Он кинулся в подъезд, вбежал в квартиру, снова прыгнул, снова пролетел мимо моего окна — и сломал ногу. Сильно сломал, получил группу и к ней в придачу инвалидный, крошечный тарахтящий автомобиль.
И полюбил Григорий в дни вынужденной горькой трезвости соседей по Москве покатать. За четвертинку.
Через несколько лет наша семья поменяла район и, соответственно, соседей. Григорий остался в моей памяти эдаким анекдотом, который при случае можно рассказать в компании. А тут на днях стою-голосую. Останавливается роскошный “Мерс”, весь из себя со светящимися бамперами, антеннами, и из него, как вы уже догадались, высовывается добродушная Гринина физиономия.
— Эй, соседка! Садись прокачу.
— Ты откуда такой красивый?! — восхитилась я новым русским Гриней.
— Ведь если б своими глазами не увидела, не поверила бы, а? — по-свойски спросил Гриня, отключая сотовый телефон.
— Ну и метаморфозы! Как это ты так умудрился?
— А я как ногу тогда сломал, вскорости пить бросил, просветление нашло какое-то. Зашился. И резко поумнел. Ну, сама видишь. Тебе куда?
— На ВДНХ.
— А я теперь в Крылатском живу, на Рублевке. Самый классный район, и дом — одни иномарки… а давай вон ту старушку подвезем!
— Ты всегда такой добрый?
— Только когда сделка проходит или старых знакомых, вроде тебя, встречаю.
Григорий остановился рядом с аккуратной, интеллигентного вида старушкой.
Едем дальше втроем. Говорить вроде не о чем.

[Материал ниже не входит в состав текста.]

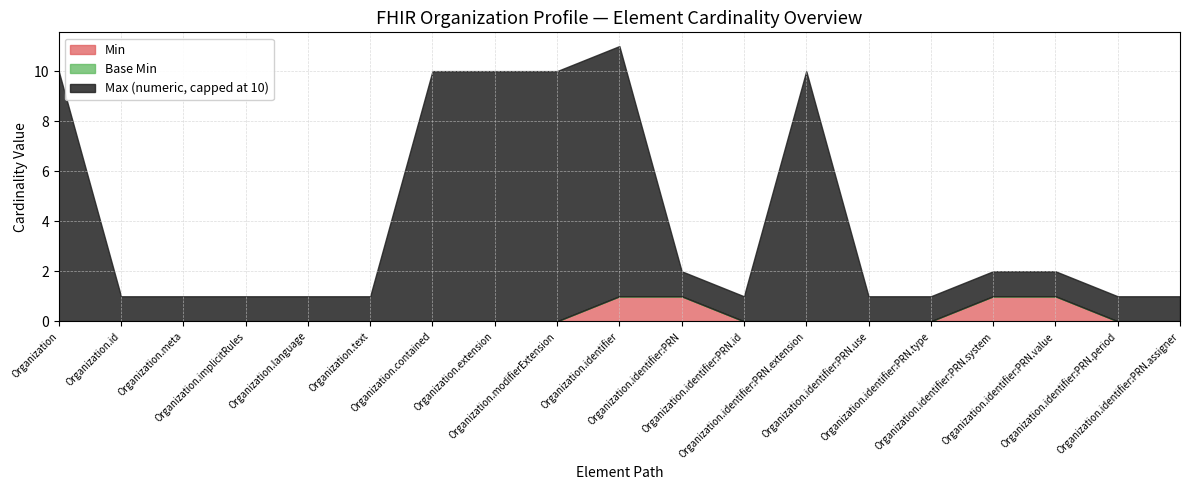

Does the chart have visible grid lines?

Yes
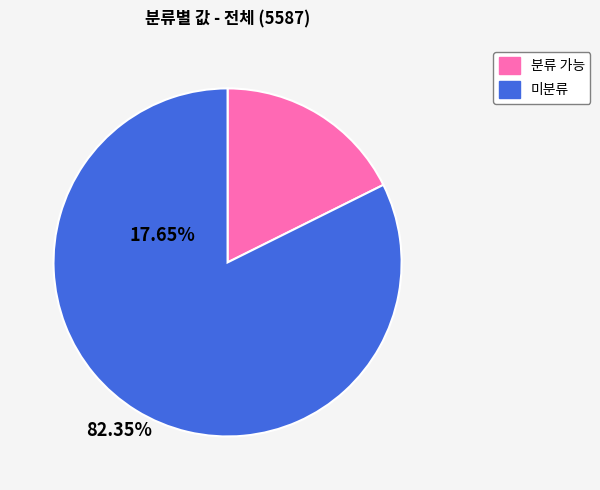

Do 미분류 and 분류 가능 together represent more than half of the pie?

Yes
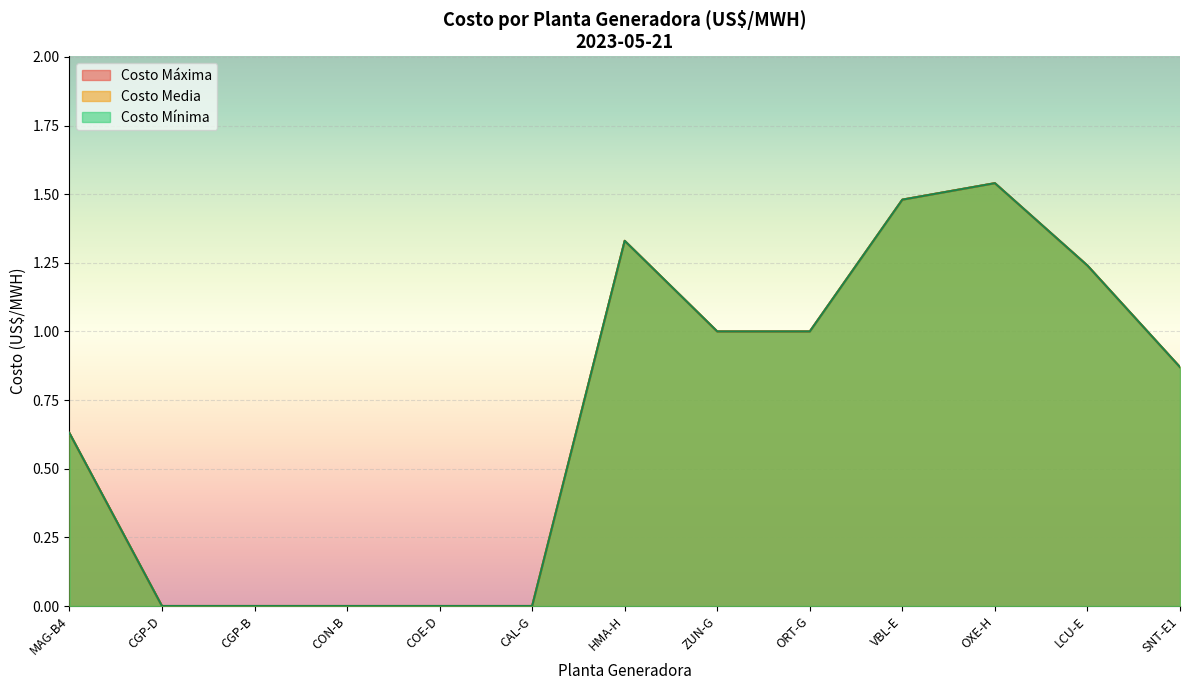

At which label does Costo Mínima reach its minimum?

CAL-G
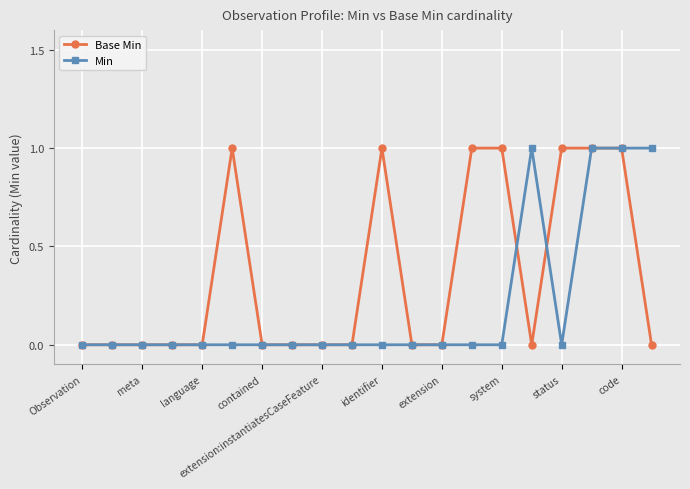

Which series has the largest total across all categories?

Base Min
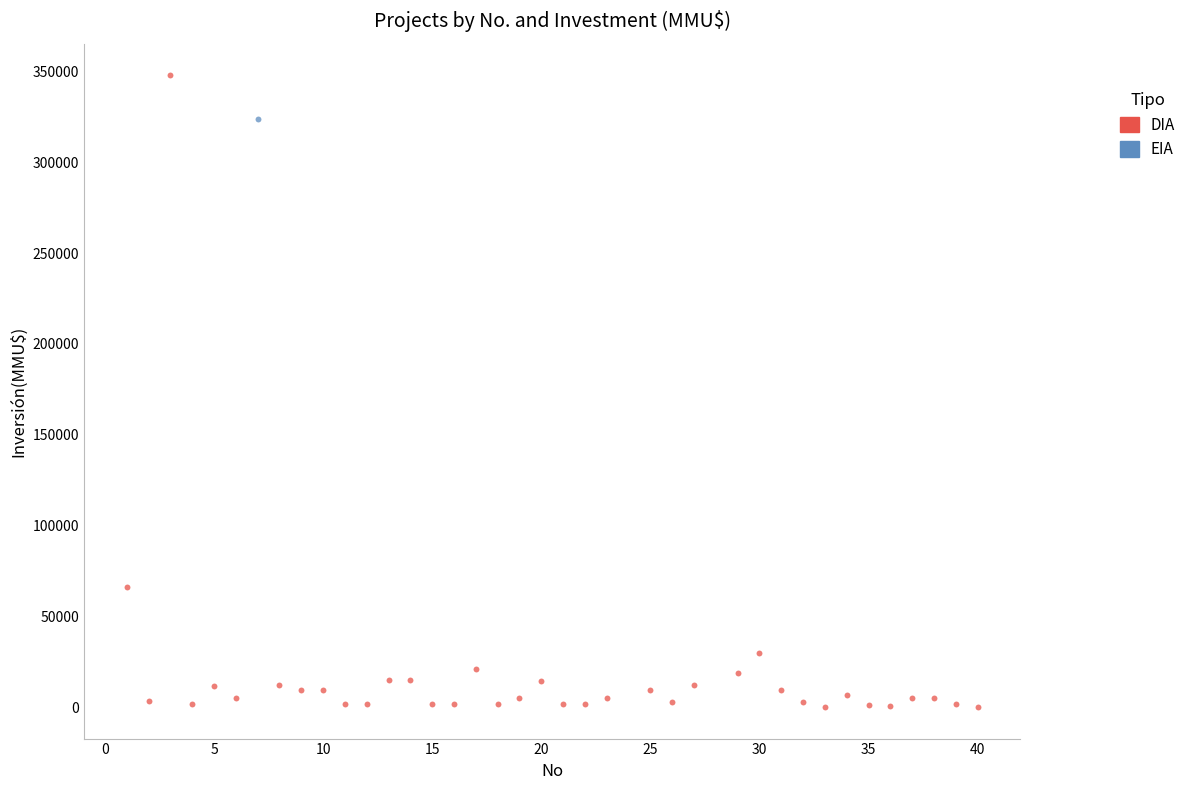

What are all the series names shown in the legend?

DIA, EIA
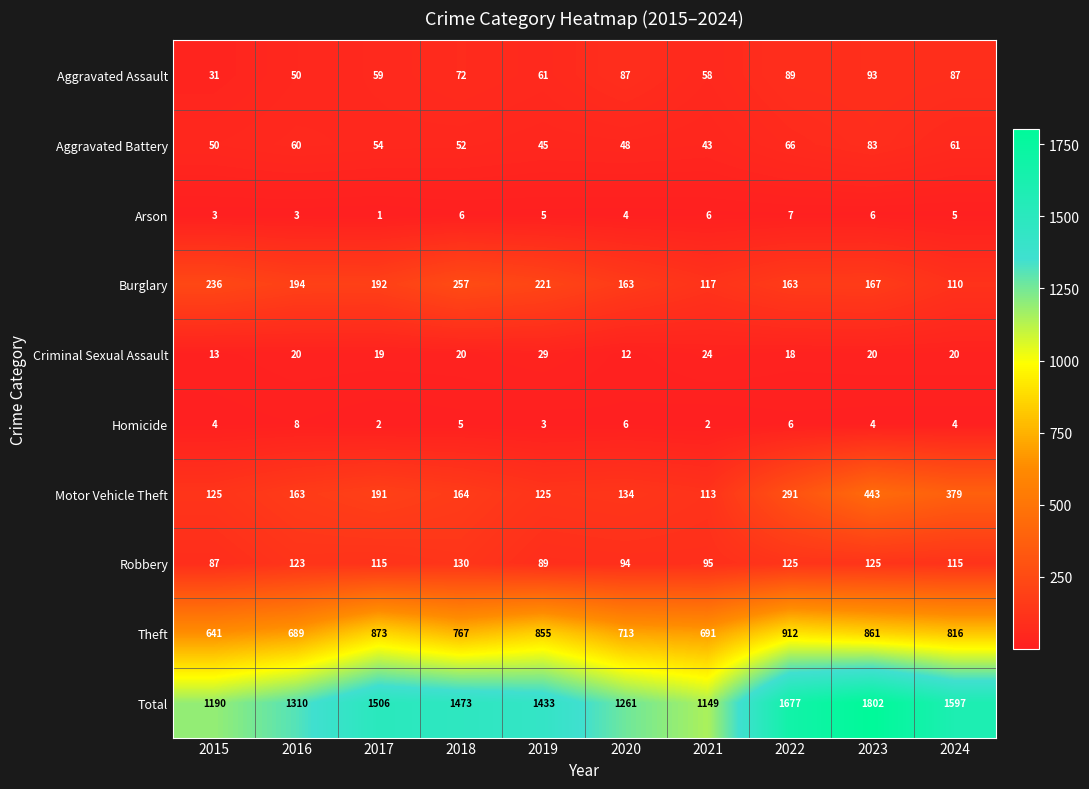

At which category does the chart reach its peak across all series?

2023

— Как здоровье, бабусь? — нашелся Григорий.
— Нормально, сынок. Только вот умру я скоро, — бодро ответила пассажирка.
— У тебя что, рак?
— Да нет, от старости умру. Старые все умирают.
— Жалко мне тебя, — искренне сказал Гриша.
— Да ты не печалься, я ведь смерти не боюсь. Об одном только сожалею: четыре языка знаю — как с ними быть? Ни подарить, ни в завещании оставить.
— Да, — философски заметил Григорий, — живешь-живешь, копишь-копишь, а потом бах — и нету.
Снова наступило молчание.
— Вот здесь меня и высади, приехали. Спасибо, сынок. — И она протянула деньги.
— Обижаешь, мать, — строго сказал Григорий. — Я, может, доброе дело хочу сделать. Я, может, пока ехал, придумал, как тебе помочь. А ты деньги суешь.
— Да как тут поможешь? — улыбнулась старушка.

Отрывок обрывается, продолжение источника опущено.